Il n’est pas normal que les non-croyants soient obligés de contribuer financièrement par leurs impôts à la propagation de la foi. À la différence des simples propriétaires qui doivent payer leurs taxes scolaires et municipales, les institutions religieuses profitent d’un passe-droit qui les exempte d’avoir à acquitter ces taxes imposées à tous les citoyens. Ainsi, les bâtiments appartenant aux groupes religieux échappent aux taxes sur les premiers 340 000 $ d’évaluation. Cette exemption s’applique aussi bien aux Églises instituées qu’aux petites sectes qui ne regroupent que quelques personnes.

Cette loi, aussi nécessaire, légitime et constructive soit-elle pour le bon fonctionnement de l’État et la construction du bien commun, devra donc dans un proche avenir être bonifiée.
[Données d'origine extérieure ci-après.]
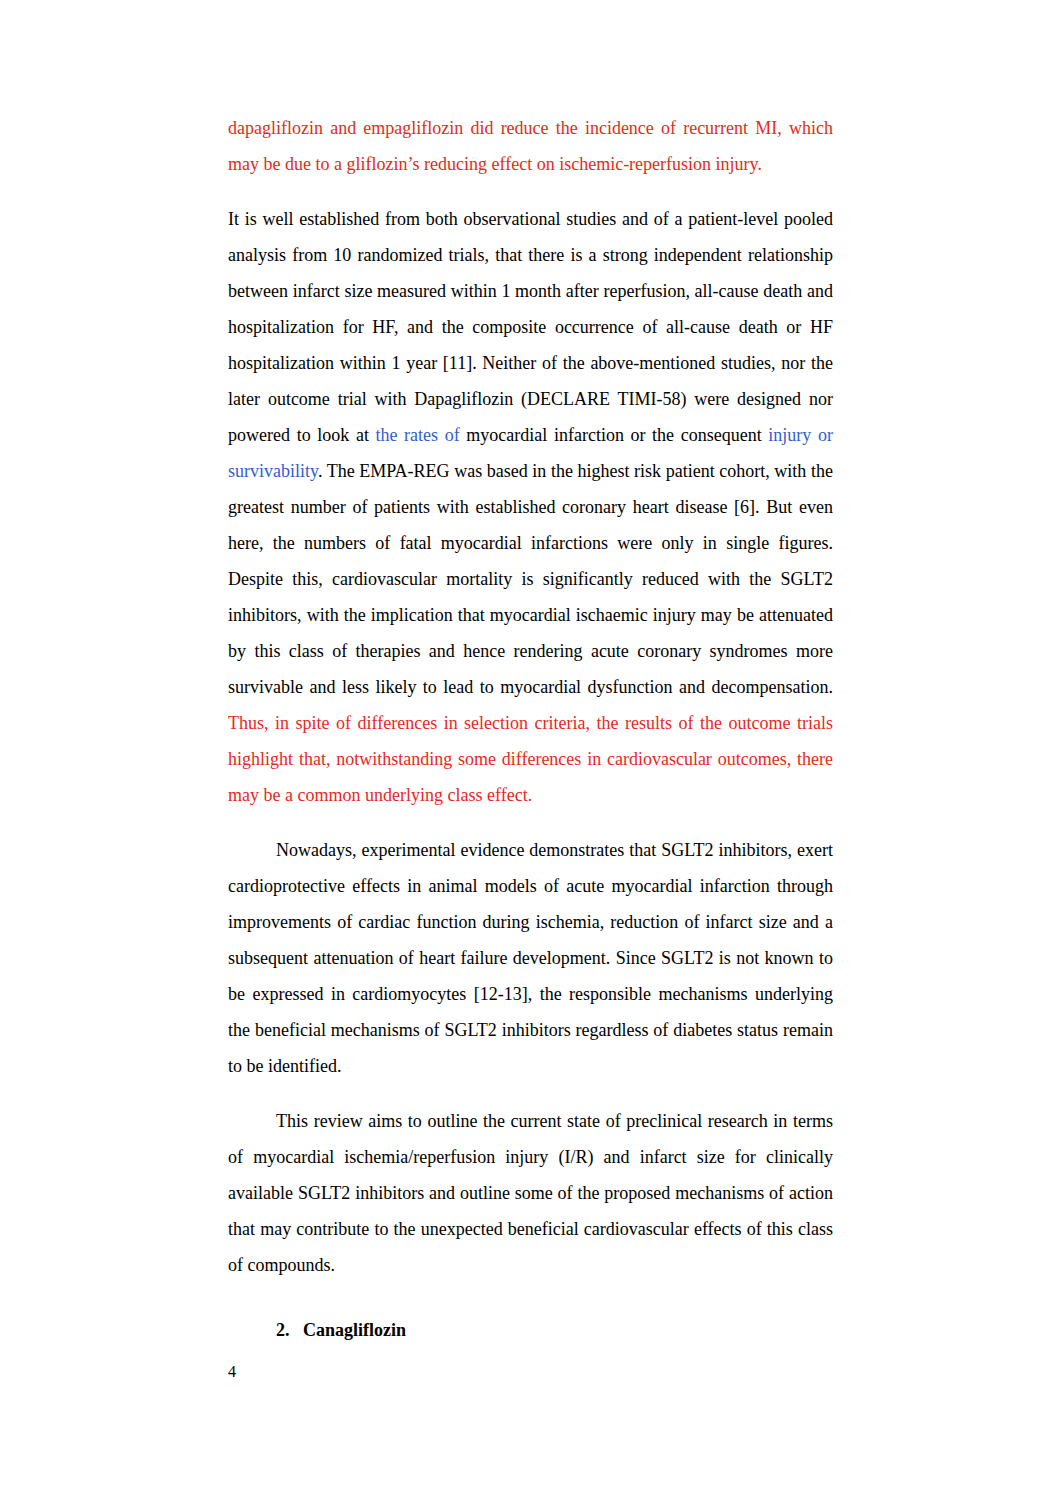dapagliflozin and empagliflozin did reduce the incidence of recurrent MI, which may be due to a gliflozin’s reducing effect on ischemic-reperfusion injury.
It is well established from both observational studies and of a patient-level pooled analysis from 10 randomized trials, that there is a strong independent relationship between infarct size measured within 1 month after reperfusion, all-cause death and hospitalization for HF, and the composite occurrence of all-cause death or HF hospitalization within 1 year [11]. Neither of the above-mentioned studies, nor the later outcome trial with Dapagliflozin (DECLARE TIMI-58) were designed nor powered to look at the rates of myocardial infarction or the consequent injury or survivability. The EMPA-REG was based in the highest risk patient cohort, with the greatest number of patients with established coronary heart disease [6]. But even here, the numbers of fatal myocardial infarctions were only in single figures. Despite this, cardiovascular mortality is significantly reduced with the SGLT2 inhibitors, with the implication that myocardial ischaemic injury may be attenuated by this class of therapies and hence rendering acute coronary syndromes more survivable and less likely to lead to myocardial dysfunction and decompensation. Thus, in spite of differences in selection criteria, the results of the outcome trials highlight that, notwithstanding some differences in cardiovascular outcomes, there may be a common underlying class effect.
Nowadays, experimental evidence demonstrates that SGLT2 inhibitors, exert cardioprotective effects in animal models of acute myocardial infarction through improvements of cardiac function during ischemia, reduction of infarct size and a subsequent attenuation of heart failure development. Since SGLT2 is not known to be expressed in cardiomyocytes [12-13], the responsible mechanisms underlying the beneficial mechanisms of SGLT2 inhibitors regardless of diabetes status remain to be identified.
This review aims to outline the current state of preclinical research in terms of myocardial ischemia/reperfusion injury (I/R) and infarct size for clinically available SGLT2 inhibitors and outline some of the proposed mechanisms of action that may contribute to the unexpected beneficial cardiovascular effects of this class of compounds.
2. Canagliflozin
4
Le chantier de la laïcité ne se terminera pas avec son adoption. Ce devrait être un début. Il faudrait cependant être bien candide pour s’imaginer que les choses pourraient se dérouler dans une sérénité relative une fois son adoption réalisée.
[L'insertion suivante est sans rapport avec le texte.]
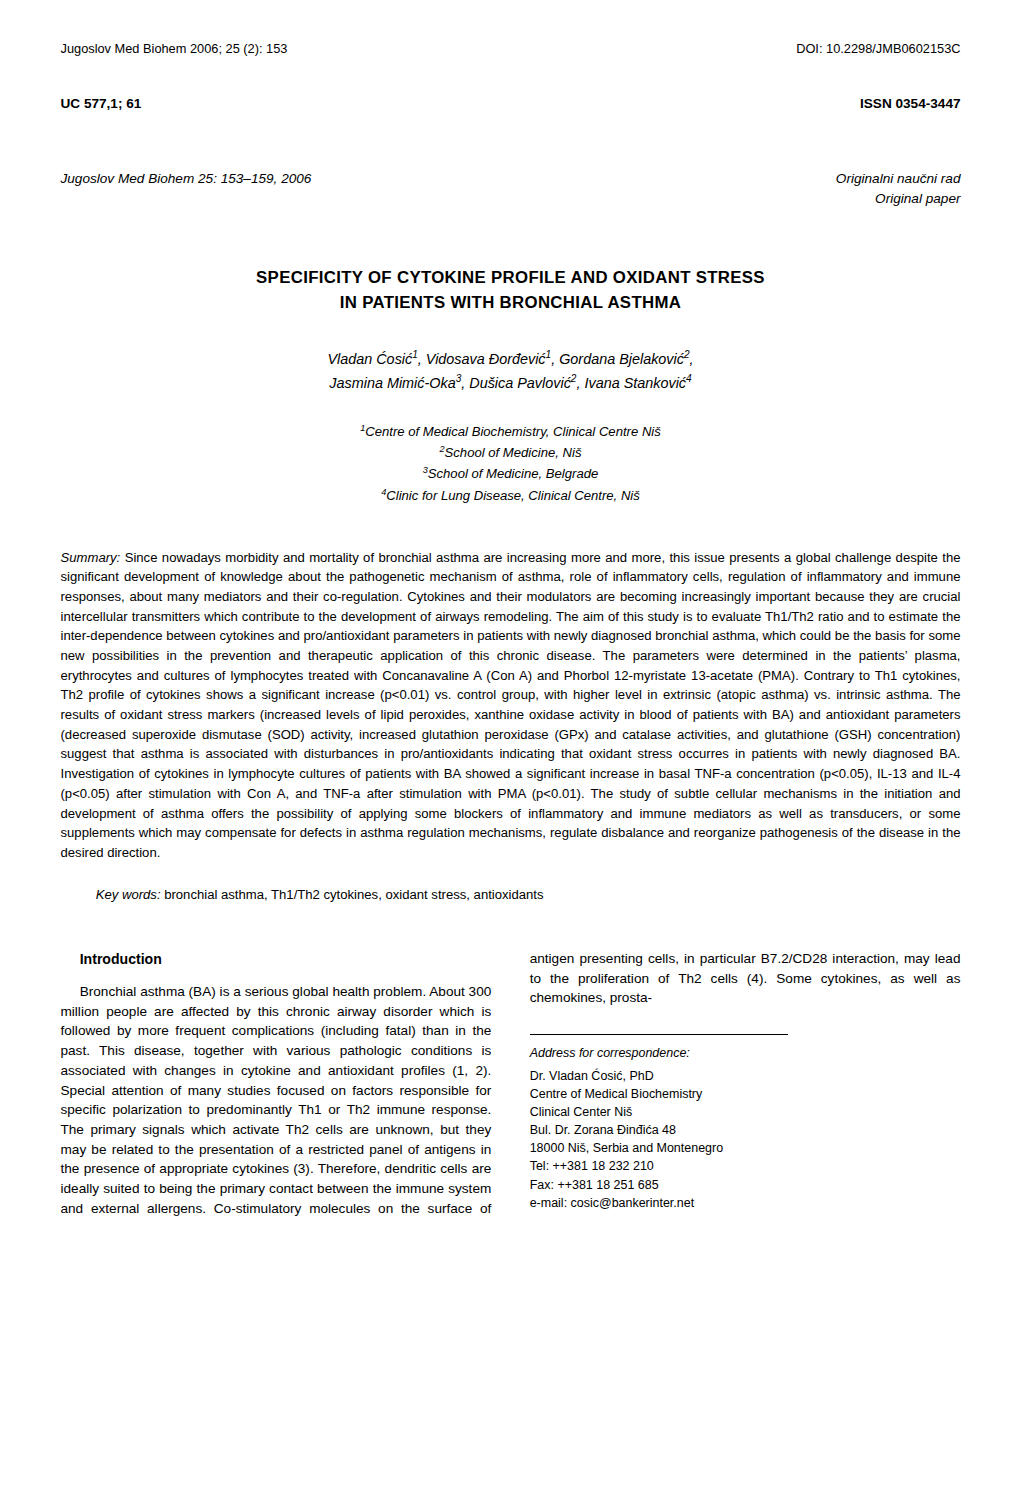Jugoslov Med Biohem 2006; 25 (2): 153 DOI: 10.2298/JMB0602153C
UC 577,1; 61 ISSN 0354-3447
Jugoslov Med Biohem 25: 153–159, 2006 Originalni naučni rad
Original paper
SPECIFICITY OF CYTOKINE PROFILE AND OXIDANT STRESS
IN PATIENTS WITH BRONCHIAL ASTHMA
Vladan Ćosić1, Vidosava Đorđević1, Gordana Bjelaković2,
Jasmina Mimić-Oka3, Dušica Pavlović2, Ivana Stanković4
1Centre of Medical Biochemistry, Clinical Centre Niš
2School of Medicine, Niš
3School of Medicine, Belgrade
4Clinic for Lung Disease, Clinical Centre, Niš
Summary: Since nowadays morbidity and mortality of bronchial asthma are increasing more and more, this issue presents a global challenge despite the significant development of knowledge about the pathogenetic mechanism of asthma, role of inflammatory cells, regulation of inflammatory and immune responses, about many mediators and their co-regulation. Cytokines and their modulators are becoming increasingly important because they are crucial intercellular transmitters which contribute to the development of airways remodeling. The aim of this study is to evaluate Th1/Th2 ratio and to estimate the inter-dependence between cytokines and pro/antioxidant parameters in patients with newly diagnosed bronchial asthma, which could be the basis for some new possibilities in the prevention and therapeutic application of this chronic disease. The parameters were determined in the patients’ plasma, erythrocytes and cultures of lymphocytes treated with Concanavaline A (Con A) and Phorbol 12-myristate 13-acetate (PMA). Contrary to Th1 cytokines, Th2 profile of cytokines shows a significant increase (p<0.01) vs. control group, with higher level in extrinsic (atopic asthma) vs. intrinsic asthma. The results of oxidant stress markers (increased levels of lipid peroxides, xanthine oxidase activity in blood of patients with BA) and antioxidant parameters (decreased superoxide dismutase (SOD) activity, increased glutathion peroxidase (GPx) and catalase activities, and glutathione (GSH) concentration) suggest that asthma is associated with disturbances in pro/antioxidants indicating that oxidant stress occurres in patients with newly diagnosed BA. Investigation of cytokines in lymphocyte cultures of patients with BA showed a significant increase in basal TNF-a concentration (p<0.05), IL-13 and IL-4 (p<0.05) after stimulation with Con A, and TNF-a after stimulation with PMA (p<0.01). The study of subtle cellular mechanisms in the initiation and development of asthma offers the possibility of applying some blockers of inflammatory and immune mediators as well as transducers, or some supplements which may compensate for defects in asthma regulation mechanisms, regulate disbalance and reorganize pathogenesis of the disease in the desired direction.
Key words: bronchial asthma, Th1/Th2 cytokines, oxidant stress, antioxidants
Introduction
Bronchial asthma (BA) is a serious global health problem. About 300 million people are affected by this chronic airway disorder which is followed by more frequent complications (including fatal) than in the past. This disease, together with various pathologic conditions is associated with changes in cytokine and antioxidant profiles (1, 2). Special attention of many studies focused on factors responsible for specific polarization to predominantly Th1 or Th2 immune response. The primary signals which activate Th2 cells are unknown, but they may be related to the presentation of a restricted panel of antigens in the presence of appropriate cytokines (3). Therefore, dendritic cells are ideally suited to being the primary contact between the immune system and external allergens. Co-stimulatory molecules on the surface of antigen presenting cells, in particular B7.2/CD28 interaction, may lead to the proliferation of Th2 cells (4). Some cytokines, as well as chemokines, prosta-
Address for correspondence:
Dr. Vladan Ćosić, PhD
Centre of Medical Biochemistry
Clinical Center Niš
Bul. Dr. Zorana Đinđića 48
18000 Niš, Serbia and Montenegro
Tel: ++381 18 232 210
Fax: ++381 18 251 685
e-mail: cosic@bankerinter.net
Les tenants du multiculturalisme, soutenus ouvertement ou autrement par le gouvernement fédéral, ne manqueront pas de multiplier les recours pour en invalider des dispositions. Ils ne manqueront pas non plus de chercher dans les inévitables imperfections des conditions d’application des matériaux pour tenter d’en discréditer le bien fondé, d’en réduire la portée et d’en saper la légitimité. L’ampleur et la virulence des anathèmes proférés dès le jour où le gouvernement a signifié son intention d’aller de l’avant devraient suffire à convaincre la population québécoise de la nécessité, de l’urgente nécessité de procéder avant que ne se développent et se renforcent autant de tendances malsaines que celles que nous avons malheureusement dû constater et subir. Il faut que ce projet de loi soit adopté pour renforcer la dynamique de construction de la laïcité de l’État du Québec. Il faut cependant s’attendre à ce qu’il soit combattu comme l’est toujours la loi 101, comme l’est la loi 99, comme le seront toujours les lois qui voudront affirmer que la légitimité de nos institutions repose sur l’autorité du peuple et non pas sur une constitution imposée.
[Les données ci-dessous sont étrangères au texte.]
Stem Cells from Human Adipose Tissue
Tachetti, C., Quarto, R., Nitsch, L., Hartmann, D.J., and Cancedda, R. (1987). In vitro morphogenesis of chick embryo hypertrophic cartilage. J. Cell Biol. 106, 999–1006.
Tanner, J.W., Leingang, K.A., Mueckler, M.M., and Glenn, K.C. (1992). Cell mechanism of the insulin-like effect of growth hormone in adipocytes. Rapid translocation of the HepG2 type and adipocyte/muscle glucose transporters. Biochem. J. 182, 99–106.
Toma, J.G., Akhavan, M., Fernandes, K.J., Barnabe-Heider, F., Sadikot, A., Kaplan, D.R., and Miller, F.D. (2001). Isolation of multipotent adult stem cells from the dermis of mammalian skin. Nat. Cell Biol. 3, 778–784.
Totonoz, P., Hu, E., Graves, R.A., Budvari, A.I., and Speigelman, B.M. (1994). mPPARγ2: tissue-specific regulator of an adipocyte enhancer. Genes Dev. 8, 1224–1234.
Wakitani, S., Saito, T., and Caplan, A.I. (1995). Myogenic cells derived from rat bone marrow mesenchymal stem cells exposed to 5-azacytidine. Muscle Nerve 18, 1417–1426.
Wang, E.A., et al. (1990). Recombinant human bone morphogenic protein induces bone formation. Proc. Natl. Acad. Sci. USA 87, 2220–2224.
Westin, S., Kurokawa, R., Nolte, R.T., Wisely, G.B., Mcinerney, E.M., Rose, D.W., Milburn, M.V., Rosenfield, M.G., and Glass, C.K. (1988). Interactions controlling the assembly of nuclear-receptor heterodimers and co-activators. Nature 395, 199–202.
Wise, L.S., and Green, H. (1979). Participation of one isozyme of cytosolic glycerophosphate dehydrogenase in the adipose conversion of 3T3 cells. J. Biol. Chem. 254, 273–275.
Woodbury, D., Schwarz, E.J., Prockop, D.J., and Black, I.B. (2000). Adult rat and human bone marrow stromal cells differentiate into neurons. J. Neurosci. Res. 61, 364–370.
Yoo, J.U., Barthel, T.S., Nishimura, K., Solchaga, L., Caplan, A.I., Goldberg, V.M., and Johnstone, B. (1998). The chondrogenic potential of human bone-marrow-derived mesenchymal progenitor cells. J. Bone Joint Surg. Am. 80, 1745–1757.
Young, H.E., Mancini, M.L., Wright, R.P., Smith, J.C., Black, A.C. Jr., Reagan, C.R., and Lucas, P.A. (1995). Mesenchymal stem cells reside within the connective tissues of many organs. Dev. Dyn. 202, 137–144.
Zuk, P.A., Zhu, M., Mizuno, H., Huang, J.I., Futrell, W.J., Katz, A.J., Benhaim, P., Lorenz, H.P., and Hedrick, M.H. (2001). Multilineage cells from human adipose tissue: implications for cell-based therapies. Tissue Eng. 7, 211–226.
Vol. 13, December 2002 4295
La Ligue d’Action nationale et la revue L’Action nationale l’appuient fermement, mais lucidement. Nous savons que sans l’indépendance, jamais le Québec ne pourra se mettre à l’abri du multiculturalisme, que jamais il ne pourra décider de lui-même sans avoir à subir le juridisme de l’illégitime Charte canadienne. Nous appuyons le projet de loi 21 parce qu’il permettra de préciser l’État que nous voulons tout en faisant apparaître les limites que nous impose une constitution qui nous reste étrangère. L’esprit républicain au fondement de la conception québécoise de la laïcité est incompatible avec le régime monarchiste et la sacralisation du multiculturalisme comme doctrines d’État.

Notre destin dans le Canada est celui de devenir une province qui n’aura rien à envier à la tour de Babel. Un État québécois laïc ne sera pleinement réalisable que dans un Québec indépendant.